» ABOUT THIS TASK: Each line in the entries below that holds the string "Blender" is to be listed.

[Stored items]
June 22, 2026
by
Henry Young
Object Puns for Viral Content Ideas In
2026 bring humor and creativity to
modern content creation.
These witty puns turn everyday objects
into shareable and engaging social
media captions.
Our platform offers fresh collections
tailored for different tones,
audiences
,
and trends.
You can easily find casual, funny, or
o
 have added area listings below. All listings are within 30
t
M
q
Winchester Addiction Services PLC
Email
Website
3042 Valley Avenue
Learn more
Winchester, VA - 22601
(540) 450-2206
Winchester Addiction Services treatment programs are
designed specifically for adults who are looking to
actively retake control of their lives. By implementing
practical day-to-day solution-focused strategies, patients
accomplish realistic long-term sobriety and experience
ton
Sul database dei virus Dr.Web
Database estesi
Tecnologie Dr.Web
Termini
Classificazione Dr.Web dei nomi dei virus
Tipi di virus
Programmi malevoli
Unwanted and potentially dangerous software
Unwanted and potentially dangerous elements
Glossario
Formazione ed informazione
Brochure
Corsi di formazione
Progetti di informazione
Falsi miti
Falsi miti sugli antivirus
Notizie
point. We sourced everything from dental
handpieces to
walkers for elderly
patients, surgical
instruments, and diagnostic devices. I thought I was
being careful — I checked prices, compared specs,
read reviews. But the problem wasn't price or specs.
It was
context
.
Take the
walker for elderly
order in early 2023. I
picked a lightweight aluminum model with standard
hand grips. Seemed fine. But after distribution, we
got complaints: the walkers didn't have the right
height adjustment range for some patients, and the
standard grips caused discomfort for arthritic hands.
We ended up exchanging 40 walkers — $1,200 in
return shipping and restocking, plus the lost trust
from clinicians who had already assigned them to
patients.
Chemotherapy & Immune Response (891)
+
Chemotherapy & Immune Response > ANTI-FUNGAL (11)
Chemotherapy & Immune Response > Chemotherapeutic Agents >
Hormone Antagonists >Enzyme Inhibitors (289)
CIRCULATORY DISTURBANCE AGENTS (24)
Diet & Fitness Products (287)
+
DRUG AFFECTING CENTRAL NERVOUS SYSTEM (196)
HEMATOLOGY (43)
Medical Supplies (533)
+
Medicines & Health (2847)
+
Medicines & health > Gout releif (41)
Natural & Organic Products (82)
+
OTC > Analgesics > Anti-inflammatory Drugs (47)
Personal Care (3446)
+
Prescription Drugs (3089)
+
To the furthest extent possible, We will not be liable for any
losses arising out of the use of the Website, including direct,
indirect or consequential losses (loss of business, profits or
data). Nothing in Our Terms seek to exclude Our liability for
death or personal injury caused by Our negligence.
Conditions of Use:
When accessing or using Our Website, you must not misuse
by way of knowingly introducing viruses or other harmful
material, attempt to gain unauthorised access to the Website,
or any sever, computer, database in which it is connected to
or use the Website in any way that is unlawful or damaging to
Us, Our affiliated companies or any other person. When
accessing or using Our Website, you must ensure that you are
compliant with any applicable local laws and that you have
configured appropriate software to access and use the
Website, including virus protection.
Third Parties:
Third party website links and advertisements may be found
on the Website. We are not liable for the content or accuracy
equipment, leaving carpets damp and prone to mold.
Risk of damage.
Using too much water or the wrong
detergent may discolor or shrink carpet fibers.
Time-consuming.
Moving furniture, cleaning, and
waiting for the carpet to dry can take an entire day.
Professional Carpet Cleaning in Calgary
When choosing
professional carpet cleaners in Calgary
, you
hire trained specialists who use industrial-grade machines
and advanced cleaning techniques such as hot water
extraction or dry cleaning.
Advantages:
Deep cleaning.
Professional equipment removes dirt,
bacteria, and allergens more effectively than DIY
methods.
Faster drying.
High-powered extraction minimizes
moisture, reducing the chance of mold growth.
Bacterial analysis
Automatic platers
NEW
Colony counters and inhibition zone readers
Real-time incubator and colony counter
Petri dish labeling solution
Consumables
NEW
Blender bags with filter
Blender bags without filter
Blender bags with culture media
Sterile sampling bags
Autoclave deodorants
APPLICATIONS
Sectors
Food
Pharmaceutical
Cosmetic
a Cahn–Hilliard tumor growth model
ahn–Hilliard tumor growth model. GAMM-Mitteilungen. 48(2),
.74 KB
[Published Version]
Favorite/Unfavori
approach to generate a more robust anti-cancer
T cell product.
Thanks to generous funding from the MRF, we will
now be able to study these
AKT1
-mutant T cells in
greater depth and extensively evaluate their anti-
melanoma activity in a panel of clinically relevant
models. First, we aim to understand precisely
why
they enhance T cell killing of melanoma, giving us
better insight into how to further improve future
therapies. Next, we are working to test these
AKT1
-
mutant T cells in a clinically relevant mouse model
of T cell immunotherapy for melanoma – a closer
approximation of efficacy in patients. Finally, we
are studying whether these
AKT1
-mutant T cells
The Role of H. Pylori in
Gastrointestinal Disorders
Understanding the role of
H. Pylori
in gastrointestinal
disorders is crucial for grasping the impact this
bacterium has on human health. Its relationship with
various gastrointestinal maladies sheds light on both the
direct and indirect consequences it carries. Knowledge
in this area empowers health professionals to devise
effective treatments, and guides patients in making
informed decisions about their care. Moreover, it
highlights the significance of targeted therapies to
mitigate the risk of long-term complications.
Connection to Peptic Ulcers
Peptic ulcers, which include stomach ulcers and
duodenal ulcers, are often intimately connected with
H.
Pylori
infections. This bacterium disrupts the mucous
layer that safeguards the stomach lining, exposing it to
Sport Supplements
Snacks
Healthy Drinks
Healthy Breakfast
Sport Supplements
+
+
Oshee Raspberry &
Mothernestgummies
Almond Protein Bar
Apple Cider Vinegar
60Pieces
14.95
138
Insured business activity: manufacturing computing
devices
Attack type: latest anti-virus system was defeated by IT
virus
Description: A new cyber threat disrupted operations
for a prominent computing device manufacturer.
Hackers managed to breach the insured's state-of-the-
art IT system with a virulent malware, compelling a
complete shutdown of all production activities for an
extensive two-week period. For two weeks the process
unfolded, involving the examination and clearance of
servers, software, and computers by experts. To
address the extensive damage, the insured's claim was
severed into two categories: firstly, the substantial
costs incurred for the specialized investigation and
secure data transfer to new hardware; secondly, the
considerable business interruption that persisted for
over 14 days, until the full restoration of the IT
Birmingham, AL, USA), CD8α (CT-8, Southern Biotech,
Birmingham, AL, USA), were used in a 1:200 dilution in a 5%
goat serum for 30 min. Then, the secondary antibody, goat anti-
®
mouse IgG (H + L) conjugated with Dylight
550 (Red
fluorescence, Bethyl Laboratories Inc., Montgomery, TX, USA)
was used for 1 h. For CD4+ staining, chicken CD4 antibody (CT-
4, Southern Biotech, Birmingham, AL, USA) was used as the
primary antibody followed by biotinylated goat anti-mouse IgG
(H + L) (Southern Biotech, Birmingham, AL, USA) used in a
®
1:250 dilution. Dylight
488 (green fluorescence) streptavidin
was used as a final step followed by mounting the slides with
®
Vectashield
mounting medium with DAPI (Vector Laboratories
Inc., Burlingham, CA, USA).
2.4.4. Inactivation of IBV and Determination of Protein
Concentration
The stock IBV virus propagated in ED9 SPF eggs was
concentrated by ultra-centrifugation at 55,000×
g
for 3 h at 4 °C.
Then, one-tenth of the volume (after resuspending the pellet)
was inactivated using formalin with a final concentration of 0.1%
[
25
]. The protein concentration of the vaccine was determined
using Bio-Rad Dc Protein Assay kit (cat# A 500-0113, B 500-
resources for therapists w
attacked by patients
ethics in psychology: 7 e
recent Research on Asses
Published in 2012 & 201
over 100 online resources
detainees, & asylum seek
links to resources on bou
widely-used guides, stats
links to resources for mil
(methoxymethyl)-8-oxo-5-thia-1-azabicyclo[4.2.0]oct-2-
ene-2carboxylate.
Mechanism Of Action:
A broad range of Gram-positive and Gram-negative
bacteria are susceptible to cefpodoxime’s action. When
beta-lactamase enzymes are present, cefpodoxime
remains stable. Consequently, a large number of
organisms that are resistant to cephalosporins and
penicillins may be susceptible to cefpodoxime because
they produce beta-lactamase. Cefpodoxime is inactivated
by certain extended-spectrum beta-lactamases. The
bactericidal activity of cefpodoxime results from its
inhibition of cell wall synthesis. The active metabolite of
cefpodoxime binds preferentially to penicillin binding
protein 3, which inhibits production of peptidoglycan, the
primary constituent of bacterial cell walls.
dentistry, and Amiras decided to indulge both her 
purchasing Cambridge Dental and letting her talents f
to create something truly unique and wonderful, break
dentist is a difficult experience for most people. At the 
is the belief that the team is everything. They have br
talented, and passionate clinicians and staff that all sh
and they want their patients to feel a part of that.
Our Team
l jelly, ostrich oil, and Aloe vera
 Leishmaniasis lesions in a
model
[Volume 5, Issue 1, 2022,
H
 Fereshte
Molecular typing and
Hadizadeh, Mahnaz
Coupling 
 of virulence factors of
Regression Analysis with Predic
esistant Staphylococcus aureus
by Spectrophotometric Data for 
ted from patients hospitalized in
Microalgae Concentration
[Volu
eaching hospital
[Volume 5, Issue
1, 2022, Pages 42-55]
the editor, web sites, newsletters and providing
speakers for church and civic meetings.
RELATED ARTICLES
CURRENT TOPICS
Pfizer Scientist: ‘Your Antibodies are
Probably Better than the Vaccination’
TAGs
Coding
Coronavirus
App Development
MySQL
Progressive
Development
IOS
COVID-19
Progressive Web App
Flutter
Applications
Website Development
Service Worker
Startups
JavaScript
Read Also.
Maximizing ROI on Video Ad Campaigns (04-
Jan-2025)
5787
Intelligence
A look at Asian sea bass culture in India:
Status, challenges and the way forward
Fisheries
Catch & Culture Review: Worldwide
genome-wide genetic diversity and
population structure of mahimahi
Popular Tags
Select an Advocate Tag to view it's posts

» SOLUTION:
Blender bags with filter
Blender bags without filter
Blender bags with culture media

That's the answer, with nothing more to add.